A este peregrino algumas vezes teremos que consolar. A obra espiritual de hoje é consolar os tristes. Quantas vezes fomos consolados? Por quem fomos consolados?

Deus é o primeiro consolador. Ele nos consola em todos os nossos prantos. Ele sempre consolou seu povo e com a bondade de um pastor, o afeto de um pai e a ternura d uma mãe. São Paulo atesta: “Deus… Pai das misericórdia e Deus de toda consolação”. Alguém pode esquecer de te consolar, mas, deus nunca. É próprio de Deus nos consolar, acolher na dor e no sofrimento. São Paulo ainda diz que “Cristo é a fonte de toda a consolação”. Vejam quantos foram consolados por Cristo nos evangelhos: A viúva de Naim; Jairo; a mulher pecadora; o ladrão arrependido. Irmãos, creiam que ainda hoje ele continua a nos consolar. SE a igreja faz as vezes de Cristo na terra, ela deve exercer a função de consoladora que é essencial uma vez que ela testemunha que Deus consola permanentemente os pobres e aflitos. Jesus proclama: “felizes os aflitos, porque serão consolados”. É a Igreja que hoje os consola.

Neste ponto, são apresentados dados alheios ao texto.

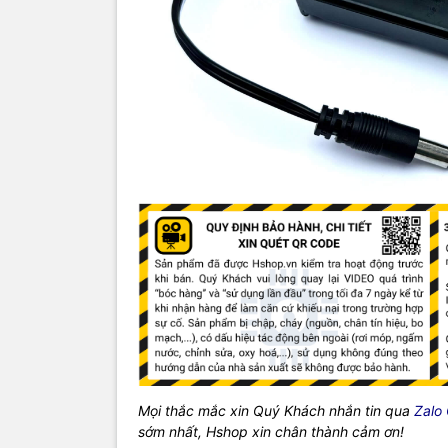
Mọi thắc mắc xin Quý Khách nhắn tin qua
Zalo
sớm nhất, Hshop xin chân thành cảm ơn!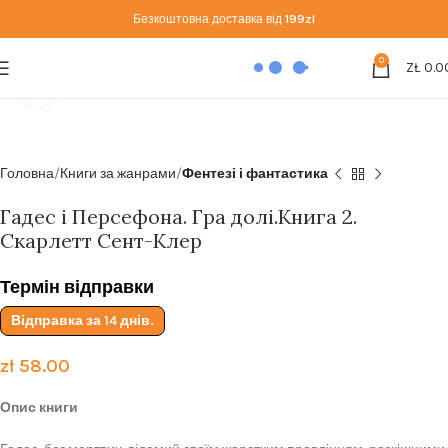
Безкоштовна доставка від
199zl
0
ZŁ
0.0
Click to enlarge
Головна
Книги за жанрами
Фентезі і фантастика
Гадес і Персефона. Гра долі.Книга 2.
Скарлетт Сент-Клер
Термін відправки
Відправка за 14 днів.
zł
58.00
Опис книги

A consolação é uma prática que o ser humano enquanto tal conhece, deseja, pede, concretiza, frente às situações de morte, de sofrimento físico e moral, de velhice, de solidão e abandono; ou melhor, frente a pessoas enlutadas, em sofrimento, entregues à sua velhice, isolamento e abandono. A arte de consolar consiste numa presença compassiva, na capacidade de proferir palavras sentidas como expressão de encorajamento e de proximidade, através de visitas de condolências e de bilhetes ou mensagens em tom consolador. O verbo grego que indica o ato de consolar (“parakalein”), significa, a um primeiro nível, “chamar para junto de si”, “mandar chamar”, significa em seguida “exortar”, “suplicar” e também “consolar”. A consolação não é uma intervenção anestésica. Trata-se de entrar, de certo modo, na situação do outro, ou melhor, de estar ao lado do outro

Mediante a consolação tenta-se criar uma proximidade, fazer “presença junto de” quem está na desolação e no isolamento. É certo que, por vezes, a consolação pode ser transmitida por palavras. Na primeira carta aos cristãos de Tessalónica, Paulo anuncia a esperança cristã frente à morte para consolar uma comunidade aflita com a morte de alguns dos seus membros, e conclui: «Consolai-vos mutuamente com estas palavras» (4, 18).

Uma verdadeira consolação consiste numa presença capaz de escuta. Uma presença que não avilta a desgraça do aflito com palavras falsamente tranquilizantes e ilusoriamente espirituais, com discursos teológicos, que, inevitavelmente, não alcançam a tragédia que a pessoa está a viver, antes, dela se distanciam. Muitas vezes, apressar discursos é sinal de angústia e de medo frente à aflição do aflito. Mais difícil, mas mais capaz de alcançar o outro na sua dor, é escutar o seu sofrimento, deixar que seja o seu silêncio, o seu estado de espírito, a sugerir gestos, tempos, movimentos, silêncios, palavras, olhares, abraços, carícias, distâncias, para lhes poderem servir realmente de consolação.

É significativo que a imagem talvez mais comovente, a consolação que recebemos, seja a de Deus que enxuga as lágrimas dos olhos das criaturas. Deus console nosso pranto e dor e nos favoreça esta graça de consolar os aflitos.

Homilia do Frei José Leandro de Alencar, pregador do Novenário em honra a Nossa Senhora do Carmo.